Alors que le mouvement de grève dans le secteur éducatif continue de susciter de vives inquiétudes chez les parents et les apprenants, une lueur d’espoir semble se dessiner. Ce dimanche 18 janvier 2026, la ministre en charge de l’Éducation nationale, Camélia Ntoutoum, a fait le point sur l’état des négociations en cours à l’issue d’échanges qualifiés de « fructueux » avec les représentants des Associations des Parents d’Élèves (APE).
Dans une communication publiée sur sa page Facebook, la membre du gouvernement a salué l’esprit constructif ayant marqué cette rencontre, ainsi que l’engagement responsable des différentes parties prenantes. L’objectif affiché : trouver une issue apaisée à la crise actuelle qui paralyse le fonctionnement normal des établissements scolaires depuis plusieurs semaines.
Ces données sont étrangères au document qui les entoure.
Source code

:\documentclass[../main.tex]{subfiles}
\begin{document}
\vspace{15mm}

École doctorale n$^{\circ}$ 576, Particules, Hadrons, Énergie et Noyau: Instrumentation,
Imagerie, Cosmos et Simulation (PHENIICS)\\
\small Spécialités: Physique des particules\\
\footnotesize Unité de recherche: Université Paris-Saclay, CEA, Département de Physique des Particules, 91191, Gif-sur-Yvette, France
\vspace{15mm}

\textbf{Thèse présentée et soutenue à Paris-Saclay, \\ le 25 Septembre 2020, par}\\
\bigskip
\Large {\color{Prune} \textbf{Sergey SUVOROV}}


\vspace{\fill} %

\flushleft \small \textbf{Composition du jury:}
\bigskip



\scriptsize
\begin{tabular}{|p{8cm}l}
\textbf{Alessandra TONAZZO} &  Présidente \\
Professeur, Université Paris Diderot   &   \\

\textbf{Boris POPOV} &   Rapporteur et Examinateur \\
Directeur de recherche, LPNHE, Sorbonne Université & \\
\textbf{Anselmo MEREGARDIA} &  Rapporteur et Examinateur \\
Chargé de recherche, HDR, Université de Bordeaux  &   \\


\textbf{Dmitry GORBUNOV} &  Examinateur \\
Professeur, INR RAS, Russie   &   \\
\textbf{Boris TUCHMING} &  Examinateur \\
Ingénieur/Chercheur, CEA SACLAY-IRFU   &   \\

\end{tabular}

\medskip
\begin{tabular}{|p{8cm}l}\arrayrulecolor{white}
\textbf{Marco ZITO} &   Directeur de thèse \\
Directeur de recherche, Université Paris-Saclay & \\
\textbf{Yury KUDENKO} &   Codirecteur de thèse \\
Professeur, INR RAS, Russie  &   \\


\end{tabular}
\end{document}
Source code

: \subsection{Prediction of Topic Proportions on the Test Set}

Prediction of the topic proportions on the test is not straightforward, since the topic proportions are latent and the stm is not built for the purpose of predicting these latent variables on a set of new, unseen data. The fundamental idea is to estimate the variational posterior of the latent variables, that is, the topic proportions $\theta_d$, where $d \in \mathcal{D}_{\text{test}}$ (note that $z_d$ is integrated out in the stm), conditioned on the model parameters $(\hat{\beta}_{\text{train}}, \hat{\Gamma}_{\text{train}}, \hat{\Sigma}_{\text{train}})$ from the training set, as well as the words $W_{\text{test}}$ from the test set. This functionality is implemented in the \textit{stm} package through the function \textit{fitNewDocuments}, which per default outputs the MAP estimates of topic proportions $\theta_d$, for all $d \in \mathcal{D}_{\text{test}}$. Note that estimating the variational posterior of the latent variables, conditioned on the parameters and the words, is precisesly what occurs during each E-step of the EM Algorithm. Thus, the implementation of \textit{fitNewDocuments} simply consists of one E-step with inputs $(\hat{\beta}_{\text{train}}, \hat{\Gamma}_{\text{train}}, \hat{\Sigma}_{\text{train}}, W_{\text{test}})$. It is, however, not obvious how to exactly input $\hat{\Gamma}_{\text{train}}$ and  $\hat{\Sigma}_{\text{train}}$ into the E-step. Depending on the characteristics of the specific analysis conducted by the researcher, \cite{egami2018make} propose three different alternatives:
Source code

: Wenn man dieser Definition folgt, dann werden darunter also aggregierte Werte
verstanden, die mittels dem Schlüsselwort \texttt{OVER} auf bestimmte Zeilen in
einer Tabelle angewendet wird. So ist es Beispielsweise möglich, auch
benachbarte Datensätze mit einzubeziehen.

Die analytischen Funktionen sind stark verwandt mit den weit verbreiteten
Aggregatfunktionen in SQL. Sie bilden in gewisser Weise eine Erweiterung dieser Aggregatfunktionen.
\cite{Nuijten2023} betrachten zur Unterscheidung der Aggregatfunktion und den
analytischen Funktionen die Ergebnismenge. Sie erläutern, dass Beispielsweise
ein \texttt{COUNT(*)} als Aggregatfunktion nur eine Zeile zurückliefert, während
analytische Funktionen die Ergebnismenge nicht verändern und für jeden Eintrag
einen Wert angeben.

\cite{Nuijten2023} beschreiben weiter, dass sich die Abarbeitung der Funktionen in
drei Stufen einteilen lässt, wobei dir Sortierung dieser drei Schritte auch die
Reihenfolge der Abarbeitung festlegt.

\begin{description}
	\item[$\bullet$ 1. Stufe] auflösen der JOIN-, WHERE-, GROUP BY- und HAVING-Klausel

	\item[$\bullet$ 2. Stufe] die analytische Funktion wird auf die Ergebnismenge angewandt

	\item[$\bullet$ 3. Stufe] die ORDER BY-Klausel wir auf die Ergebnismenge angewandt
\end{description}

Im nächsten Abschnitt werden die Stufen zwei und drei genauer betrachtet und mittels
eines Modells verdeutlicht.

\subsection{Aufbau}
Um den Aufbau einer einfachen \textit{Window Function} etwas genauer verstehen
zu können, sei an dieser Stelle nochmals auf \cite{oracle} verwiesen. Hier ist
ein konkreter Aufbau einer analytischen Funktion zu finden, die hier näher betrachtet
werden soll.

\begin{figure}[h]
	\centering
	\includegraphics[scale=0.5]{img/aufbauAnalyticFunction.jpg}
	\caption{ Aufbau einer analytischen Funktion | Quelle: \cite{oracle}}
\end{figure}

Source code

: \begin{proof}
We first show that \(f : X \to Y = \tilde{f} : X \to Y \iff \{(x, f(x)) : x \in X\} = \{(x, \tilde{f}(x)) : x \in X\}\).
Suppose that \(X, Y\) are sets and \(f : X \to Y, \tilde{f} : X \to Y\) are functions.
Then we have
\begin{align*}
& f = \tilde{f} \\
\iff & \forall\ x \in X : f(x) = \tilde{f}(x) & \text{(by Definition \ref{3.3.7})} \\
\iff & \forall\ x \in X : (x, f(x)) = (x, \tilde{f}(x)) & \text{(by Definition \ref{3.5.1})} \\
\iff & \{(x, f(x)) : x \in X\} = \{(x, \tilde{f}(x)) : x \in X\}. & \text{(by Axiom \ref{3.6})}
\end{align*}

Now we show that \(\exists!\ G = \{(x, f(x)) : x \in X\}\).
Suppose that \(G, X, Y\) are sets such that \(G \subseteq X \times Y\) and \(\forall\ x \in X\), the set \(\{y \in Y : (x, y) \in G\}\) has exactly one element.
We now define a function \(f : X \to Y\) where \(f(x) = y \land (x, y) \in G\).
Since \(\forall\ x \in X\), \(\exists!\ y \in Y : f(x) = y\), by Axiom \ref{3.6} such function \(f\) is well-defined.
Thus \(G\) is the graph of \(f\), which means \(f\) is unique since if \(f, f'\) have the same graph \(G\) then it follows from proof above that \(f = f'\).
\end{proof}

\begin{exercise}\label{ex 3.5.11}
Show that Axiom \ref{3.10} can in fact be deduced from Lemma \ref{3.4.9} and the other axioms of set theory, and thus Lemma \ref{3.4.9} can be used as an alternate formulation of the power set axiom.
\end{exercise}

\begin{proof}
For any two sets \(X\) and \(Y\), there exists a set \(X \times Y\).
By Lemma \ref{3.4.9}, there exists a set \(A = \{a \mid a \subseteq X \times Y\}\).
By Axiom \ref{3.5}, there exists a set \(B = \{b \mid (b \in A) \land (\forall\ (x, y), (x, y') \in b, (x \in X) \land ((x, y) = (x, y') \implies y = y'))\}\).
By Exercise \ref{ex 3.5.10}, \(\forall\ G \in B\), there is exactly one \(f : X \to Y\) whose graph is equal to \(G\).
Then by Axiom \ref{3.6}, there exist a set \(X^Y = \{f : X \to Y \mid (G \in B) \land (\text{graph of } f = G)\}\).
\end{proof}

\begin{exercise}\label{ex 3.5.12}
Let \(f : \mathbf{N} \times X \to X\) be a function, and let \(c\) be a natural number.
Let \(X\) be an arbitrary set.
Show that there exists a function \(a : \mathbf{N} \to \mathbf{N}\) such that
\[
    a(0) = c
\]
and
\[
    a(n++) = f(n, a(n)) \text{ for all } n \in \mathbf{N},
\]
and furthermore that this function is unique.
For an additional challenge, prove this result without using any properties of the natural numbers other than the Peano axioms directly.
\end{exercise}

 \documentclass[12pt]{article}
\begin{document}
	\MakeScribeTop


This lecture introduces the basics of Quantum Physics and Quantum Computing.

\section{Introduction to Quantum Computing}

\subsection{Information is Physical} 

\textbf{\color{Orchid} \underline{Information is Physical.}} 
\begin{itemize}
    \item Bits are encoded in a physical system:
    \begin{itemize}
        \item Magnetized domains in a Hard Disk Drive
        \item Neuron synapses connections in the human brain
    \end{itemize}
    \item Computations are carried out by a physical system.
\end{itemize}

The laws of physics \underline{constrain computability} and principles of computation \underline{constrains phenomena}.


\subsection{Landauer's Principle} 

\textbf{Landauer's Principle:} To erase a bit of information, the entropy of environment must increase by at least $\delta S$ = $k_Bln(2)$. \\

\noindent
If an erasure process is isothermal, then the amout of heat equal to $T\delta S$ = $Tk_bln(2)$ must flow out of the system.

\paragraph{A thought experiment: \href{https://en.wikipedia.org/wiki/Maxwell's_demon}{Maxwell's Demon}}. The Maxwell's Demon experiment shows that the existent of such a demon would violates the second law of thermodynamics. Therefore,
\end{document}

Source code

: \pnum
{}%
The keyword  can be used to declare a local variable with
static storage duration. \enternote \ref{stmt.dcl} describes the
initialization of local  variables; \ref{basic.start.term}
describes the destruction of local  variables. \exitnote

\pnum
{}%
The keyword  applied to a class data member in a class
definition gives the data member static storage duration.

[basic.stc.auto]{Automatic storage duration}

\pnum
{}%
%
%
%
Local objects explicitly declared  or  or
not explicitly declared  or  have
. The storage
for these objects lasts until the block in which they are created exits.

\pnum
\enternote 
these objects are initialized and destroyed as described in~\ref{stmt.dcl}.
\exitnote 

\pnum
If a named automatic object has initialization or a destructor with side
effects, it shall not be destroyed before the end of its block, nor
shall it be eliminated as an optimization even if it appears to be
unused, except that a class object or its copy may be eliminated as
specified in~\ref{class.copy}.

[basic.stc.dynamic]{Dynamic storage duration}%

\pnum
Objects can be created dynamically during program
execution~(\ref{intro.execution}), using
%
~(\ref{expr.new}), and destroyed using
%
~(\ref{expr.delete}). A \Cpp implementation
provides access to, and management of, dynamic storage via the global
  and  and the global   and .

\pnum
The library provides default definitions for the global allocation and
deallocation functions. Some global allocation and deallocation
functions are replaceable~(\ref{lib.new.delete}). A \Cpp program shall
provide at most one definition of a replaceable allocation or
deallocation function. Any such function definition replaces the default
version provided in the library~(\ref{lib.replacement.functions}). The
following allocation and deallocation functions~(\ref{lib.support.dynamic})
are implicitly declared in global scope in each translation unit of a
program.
Fait majeur à retenir de ces discussions, les parents d’élèves se sont montrés unanimes en faveur d’une reprise des cours dès ce lundi 19 janvier 2026. Une position forte, qui traduit l’exaspération croissante des familles face aux perturbations répétées du calendrier scolaire, mais aussi leur attachement à la continuité pédagogique et à l’avenir académique des enfants.
Pour Camélia Ntoutoum, cette convergence de vues constitue « une étape importante vers la stabilisation de notre système éducatif ». Elle y voit surtout la preuve d’une volonté collective de placer l’intérêt supérieur des apprenants au-dessus des divergences corporatistes. La ministre a réaffirmé, à cette occasion, la détermination du gouvernement à poursuivre le dialogue avec l’ensemble des acteurs du secteur, afin d’aboutir à des solutions durables.
Reste désormais à savoir si cet appel des parents sera entendu par les partenaires sociaux engagés dans le mouvement de grève. En attendant, cette prise de position des APE pourrait peser lourd dans l’évolution de la crise et ouvrir la voie à un retour progressif à la normale dans les établissements scolaires du pays.